TASK TO CARRY OUT =>
Search the entries for the word "border". Copy every line where it turns up.

(WORKING DATA Opens)

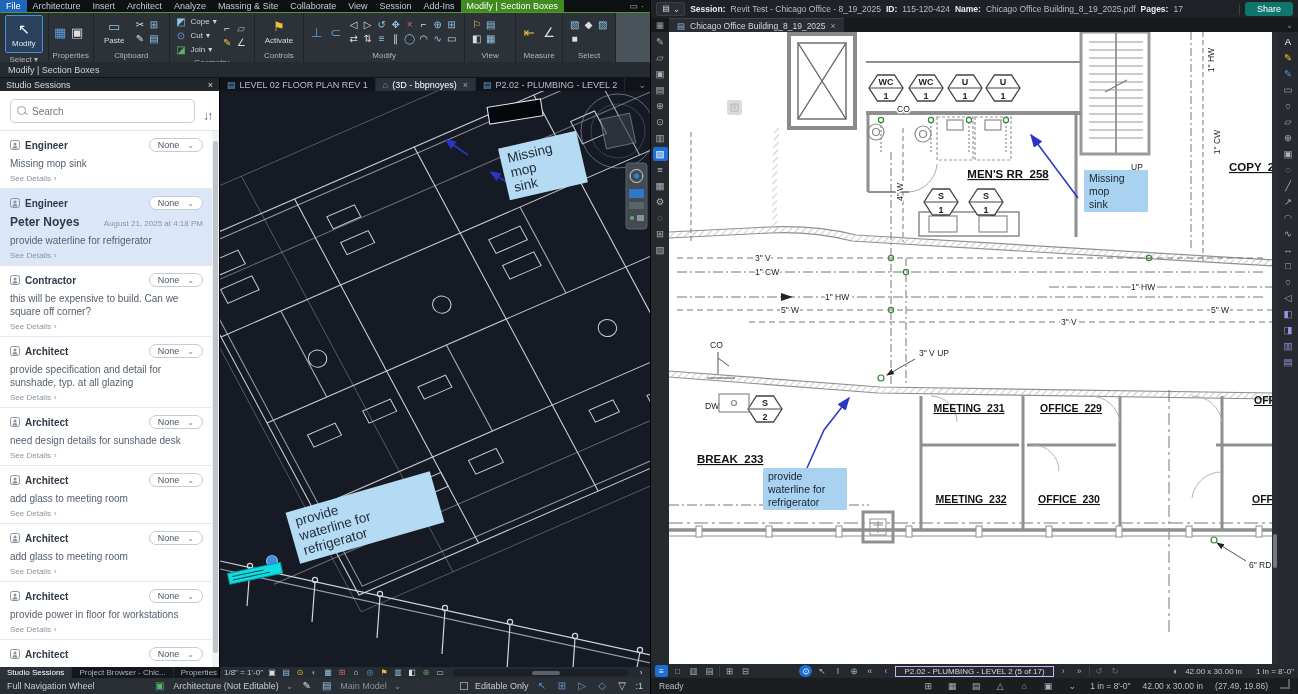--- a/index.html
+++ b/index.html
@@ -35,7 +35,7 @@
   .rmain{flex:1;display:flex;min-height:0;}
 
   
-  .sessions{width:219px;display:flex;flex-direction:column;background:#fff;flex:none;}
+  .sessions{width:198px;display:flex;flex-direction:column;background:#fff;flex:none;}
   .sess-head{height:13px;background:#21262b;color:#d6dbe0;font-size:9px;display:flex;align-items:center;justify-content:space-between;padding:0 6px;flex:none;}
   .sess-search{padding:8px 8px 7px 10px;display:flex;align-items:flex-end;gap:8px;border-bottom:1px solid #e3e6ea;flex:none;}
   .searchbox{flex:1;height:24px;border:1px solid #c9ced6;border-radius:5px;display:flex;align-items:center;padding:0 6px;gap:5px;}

(WORKING DATA Closes)

FINAL ANSWER =>
   .sess-search{padding:8px 8px 7px 10px;display:flex;align-items:flex-end;gap:8px;border-bottom:1px solid #e3e6ea;flex:none;}
   .searchbox{flex:1;height:24px;border:1px solid #c9ced6;border-radius:5px;display:flex;align-items:center;padding:0 6px;gap:5px;}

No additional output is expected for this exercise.